The king of speakers (Muhammad) expressed a saying such as this—
Namely:—“Seekers are finders.”


O Nizámí! when thou drinkest wine (of lustrous verse) with (to the memory of) Sikandar,
Preserve respect, so that thou mayst enjoy benefit of thy­self (thy mention of him).

When thou art sitting at the same table with the prophet Khizr on this side of the stream (of verse of the Sikandar-Náma),
Wash (carefully) thy lip with seventy and seven waters.


Niámí here apologizes for couplet 43, in which he has attributed Sikandar's fame to the immortality of his own verse.


Since in this tale thouart fellow-sitter with Khizr (Sikandar's obedient servant), utter the name of each with respect.

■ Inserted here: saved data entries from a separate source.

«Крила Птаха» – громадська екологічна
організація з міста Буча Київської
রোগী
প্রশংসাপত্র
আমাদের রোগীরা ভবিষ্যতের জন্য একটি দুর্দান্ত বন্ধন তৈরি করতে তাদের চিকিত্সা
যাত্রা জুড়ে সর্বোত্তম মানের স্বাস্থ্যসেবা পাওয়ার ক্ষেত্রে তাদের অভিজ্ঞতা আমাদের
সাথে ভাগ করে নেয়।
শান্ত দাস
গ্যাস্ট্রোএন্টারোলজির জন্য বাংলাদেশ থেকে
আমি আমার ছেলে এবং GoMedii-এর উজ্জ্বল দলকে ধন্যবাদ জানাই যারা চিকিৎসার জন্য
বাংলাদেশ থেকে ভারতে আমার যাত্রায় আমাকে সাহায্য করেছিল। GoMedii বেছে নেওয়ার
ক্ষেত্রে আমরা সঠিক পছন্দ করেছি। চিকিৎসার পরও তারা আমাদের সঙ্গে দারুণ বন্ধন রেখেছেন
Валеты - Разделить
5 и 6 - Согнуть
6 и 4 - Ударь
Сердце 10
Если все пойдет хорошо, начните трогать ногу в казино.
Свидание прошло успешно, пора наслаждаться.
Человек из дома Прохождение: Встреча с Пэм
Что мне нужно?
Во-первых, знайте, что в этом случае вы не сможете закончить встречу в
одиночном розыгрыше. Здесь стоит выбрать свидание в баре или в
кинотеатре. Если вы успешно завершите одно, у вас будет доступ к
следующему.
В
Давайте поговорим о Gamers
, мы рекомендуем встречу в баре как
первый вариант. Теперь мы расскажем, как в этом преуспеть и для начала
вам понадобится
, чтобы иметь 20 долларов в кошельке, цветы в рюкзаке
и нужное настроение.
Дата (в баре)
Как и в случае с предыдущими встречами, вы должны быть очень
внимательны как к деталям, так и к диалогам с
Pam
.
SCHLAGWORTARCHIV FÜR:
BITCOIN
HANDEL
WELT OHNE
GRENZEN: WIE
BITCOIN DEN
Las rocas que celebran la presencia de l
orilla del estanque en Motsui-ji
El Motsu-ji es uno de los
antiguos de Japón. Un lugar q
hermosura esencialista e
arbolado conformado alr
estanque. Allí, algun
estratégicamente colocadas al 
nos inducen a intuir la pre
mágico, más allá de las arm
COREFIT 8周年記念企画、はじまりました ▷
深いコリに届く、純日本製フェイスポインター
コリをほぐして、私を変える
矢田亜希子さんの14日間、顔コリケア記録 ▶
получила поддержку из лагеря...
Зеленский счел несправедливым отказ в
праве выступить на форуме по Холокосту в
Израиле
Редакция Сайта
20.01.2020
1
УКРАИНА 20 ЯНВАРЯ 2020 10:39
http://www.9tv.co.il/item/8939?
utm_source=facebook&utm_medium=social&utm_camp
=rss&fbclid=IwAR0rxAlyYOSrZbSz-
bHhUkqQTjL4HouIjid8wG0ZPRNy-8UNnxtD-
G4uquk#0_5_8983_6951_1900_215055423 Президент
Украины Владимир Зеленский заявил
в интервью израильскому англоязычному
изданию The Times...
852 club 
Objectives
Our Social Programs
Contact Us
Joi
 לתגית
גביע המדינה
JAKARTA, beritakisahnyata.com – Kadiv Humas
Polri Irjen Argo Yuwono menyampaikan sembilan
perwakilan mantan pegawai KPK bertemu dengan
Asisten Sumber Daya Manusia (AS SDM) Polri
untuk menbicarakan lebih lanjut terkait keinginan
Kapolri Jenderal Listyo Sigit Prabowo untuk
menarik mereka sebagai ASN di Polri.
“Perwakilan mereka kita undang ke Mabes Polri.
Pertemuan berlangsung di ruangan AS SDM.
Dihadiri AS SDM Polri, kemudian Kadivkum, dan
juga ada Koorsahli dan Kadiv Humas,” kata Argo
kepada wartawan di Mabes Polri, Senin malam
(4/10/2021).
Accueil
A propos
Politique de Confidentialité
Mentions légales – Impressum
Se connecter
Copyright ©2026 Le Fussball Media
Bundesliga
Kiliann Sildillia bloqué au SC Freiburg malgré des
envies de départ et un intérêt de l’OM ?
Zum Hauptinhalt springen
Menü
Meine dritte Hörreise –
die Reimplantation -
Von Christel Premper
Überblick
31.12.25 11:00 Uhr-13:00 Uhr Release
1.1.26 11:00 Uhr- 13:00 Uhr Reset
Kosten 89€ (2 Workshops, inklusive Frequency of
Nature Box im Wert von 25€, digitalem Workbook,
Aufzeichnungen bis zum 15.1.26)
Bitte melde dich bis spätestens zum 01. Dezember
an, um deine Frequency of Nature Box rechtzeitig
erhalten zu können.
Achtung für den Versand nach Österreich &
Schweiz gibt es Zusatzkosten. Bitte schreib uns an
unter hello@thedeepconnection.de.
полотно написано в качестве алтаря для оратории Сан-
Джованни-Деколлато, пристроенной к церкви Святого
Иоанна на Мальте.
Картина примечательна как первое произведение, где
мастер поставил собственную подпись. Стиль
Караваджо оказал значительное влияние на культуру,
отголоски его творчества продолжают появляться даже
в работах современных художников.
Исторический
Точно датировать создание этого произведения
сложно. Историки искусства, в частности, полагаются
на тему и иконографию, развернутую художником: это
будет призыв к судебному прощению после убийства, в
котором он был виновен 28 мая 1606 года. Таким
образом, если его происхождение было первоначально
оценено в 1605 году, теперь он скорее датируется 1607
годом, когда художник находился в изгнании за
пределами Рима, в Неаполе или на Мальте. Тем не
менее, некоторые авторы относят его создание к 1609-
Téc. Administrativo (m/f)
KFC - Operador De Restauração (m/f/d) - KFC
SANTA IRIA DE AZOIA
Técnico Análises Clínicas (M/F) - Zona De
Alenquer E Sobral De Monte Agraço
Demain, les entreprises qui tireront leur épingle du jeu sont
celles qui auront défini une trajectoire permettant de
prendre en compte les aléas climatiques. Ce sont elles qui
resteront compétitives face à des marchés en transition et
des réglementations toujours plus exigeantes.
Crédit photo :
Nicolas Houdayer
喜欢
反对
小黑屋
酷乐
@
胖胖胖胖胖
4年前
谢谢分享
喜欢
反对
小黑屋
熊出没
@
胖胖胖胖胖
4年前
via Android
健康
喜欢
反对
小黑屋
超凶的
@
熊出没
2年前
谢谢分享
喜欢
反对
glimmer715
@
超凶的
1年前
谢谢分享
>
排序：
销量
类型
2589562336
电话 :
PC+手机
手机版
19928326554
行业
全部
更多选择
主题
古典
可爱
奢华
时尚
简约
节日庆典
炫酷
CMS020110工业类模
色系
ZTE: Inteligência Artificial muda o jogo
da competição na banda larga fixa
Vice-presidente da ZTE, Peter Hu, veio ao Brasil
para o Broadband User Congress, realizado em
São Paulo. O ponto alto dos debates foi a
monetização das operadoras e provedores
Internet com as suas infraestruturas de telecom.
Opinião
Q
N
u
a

O Niámí! thou art of the same rank as Khizr. For even as he had honour with Sikandar, thou also before Nașratu-d-dín (like Sikandar in disposition) art like Khizr. Then wash with caution thy lip in speaking of Nașratu-d-dín.

Khizr. See canto x. couplet 1, and Sale's “Ḳurán,” chap. xviii.

Come, cup-bearer! that water of immortality, pleasant tasting (pleasant speech),
Entrust to the glory-reciter of Sikandar (Nizámí).

So that fortune may give the kiss on his (Nizámí's) head,—
He (Nizámí) gives wine to Sikandar's inheritance-enjoyer (Nasratu-d-dín).


The second line may be:—

Give to the palace of Sikandar.

See canto vii. couplet 68.


At the time of giving the cup, the cup-bearer kneels, kisses the lip of the cup, and then presents it to the king. See canto lxiv. couplet 211.

The inheritance-enjoyer may be Niámí, who extols Sikandar.

In the text “tá” signifies—cause; if it mean condition, the couplet will be:—

That when fortune gives the kiss on his (Niámí's) head,

He (Niámí) may give wine to Sikandar's heir (Nașratu-d-dín.)